Впрочем, осенью 1898 г. первое проявление моих новых настроений носило несколько пестрый и хаотический характер. Я всегда много читал, но теперь я стал поглощать книги и журналы целыми грудами, Никто не руководил моим чтением, и я спешно, упорно, в состоянии какого то перманентного умственного возбуждения всасывал в себя самые разнообразные мысли, чувства, образы, сведения, факты из всех областей человеческого бытия. Происхождение вселенной, проблемы нравственности, вопросы социальной борьбы, планетная система, молекулярное строение тел, философия Сократа, искания Фауста, открытия Пастера, религия Магомета, симфония Бетховена — все это и многое другое совершало бешеный хоровод в моей голове. У меня все время было такое ощущение, точно меня привели к богатому столу, который ломится под тяжестью самых великолепных и изысканных яств, и сказали: «Ну, насыщайся!» Я страшно голоден и с жадностью набрасываюсь на кушанья. Ем все, что попадается под руку, без ножа и вилки, в диком беспорядке, побольше напихивая в рот, с одной мыслью в голове: «Лишь бы поскорее насытиться, а там все как-нибудь переварится».

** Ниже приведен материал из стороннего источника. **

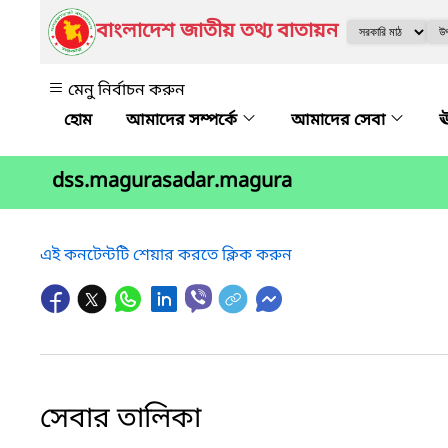
বাংলাদেশ জাতীয় তথ্য বাতায়ন
মেনু নির্বাচন করুন
আমাদের সম্পর্কে
আমাদের সেবা
ঊ
dss.magurasadar.magura
এই কনটেন্টটি শেয়ার করতে ক্লিক করুন
সেবার তালিকা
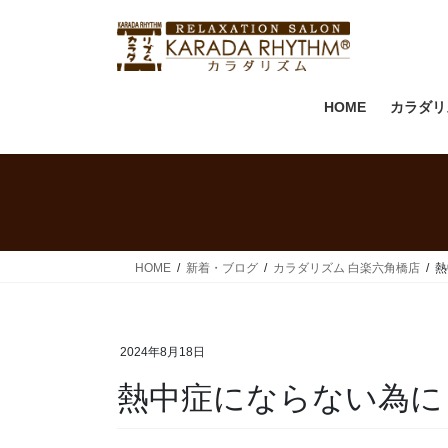
HOME
カラダリ
HOME
新着・ブログ
カラダリズム 白楽六角橋店
熱
2024年8月18日
熱中症にならない為に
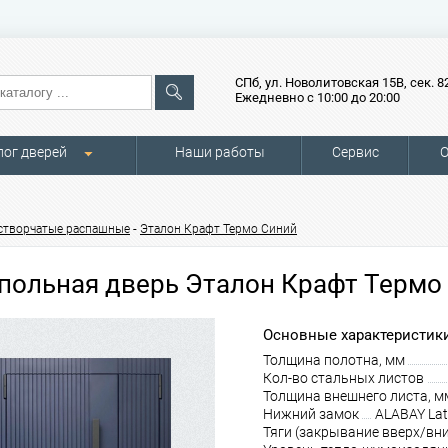
СПб, ул. Новолитовская 15В, сек. 8
Ежедневно с 10:00 до 20:00
лог дверей
Наши работы
Сервис
О
-
створчатые распашные
Эталон Крафт Термо Синий
польная дверь Эталон Крафт Термо
Основные характеристики
Толщина полотна, мм
Кол-во стальных листов
Толщина внешнего листа, м
Нижний замок
ALABAY La
Тяги (закрывание вверх/вни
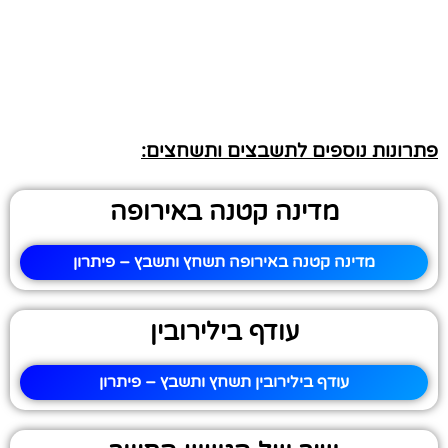
פתרונות נוספים לתשבצים ותשחצים:
מדינה קטנה באירופה
מדינה קטנה באירופה תשחץ ותשבץ – פיתרון
עודף בילירובין
עודף בילירובין תשחץ ותשבץ – פיתרון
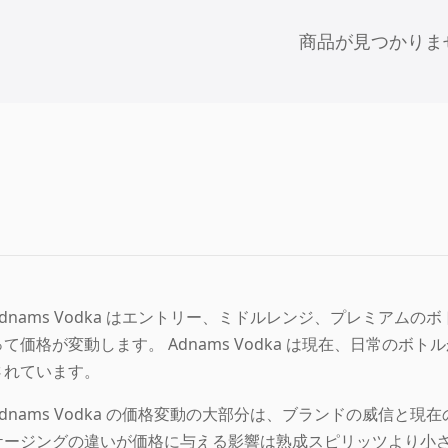
商品が見つかりま
Adnams Vodka はエントリー、ミドルレンジ、プレミア
って価格が変動します。 Adnams Vodka は現在、日常の
されています。
Adnams Vodka の価格変動の大部分は、ブランドの威信
ケージングの違いが価格に与える影響は熟成スピリッツより小さいです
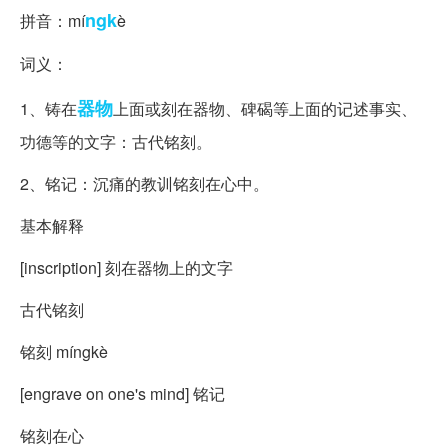
ngk
拼音：mí
è
词义：
器物
1、铸在
上面或刻在器物、碑碣等上面的记述事实、
功德等的文字：古代铭刻。
2、铭记：沉痛的教训铭刻在心中。
基本解释
[inscription] 刻在器物上的文字
古代铭刻
铭刻 míngkè
[engrave on one's mind] 铭记
铭刻在心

Мало-помалу, однако, из этого хаоса стали вырисовываться очертания какого-то смутного, постепенно складывающегося порядка. Мое чтение все больше стало концентрироваться на таких именах, как Писарев, Добролюбов, Некрасов, Щедрин, Герцен, Гейне, Шиллер, Байрон. А мои мысли стали все больше кристаллизоваться на выводе, что самым большим грехом человека является умственная трусость, что величайшей добродетелью является умственная смелость и что лучшее средство для борьбы с умственной трусостью есть оружие критики, которое я тогда почему-то именовал «скептицизмом».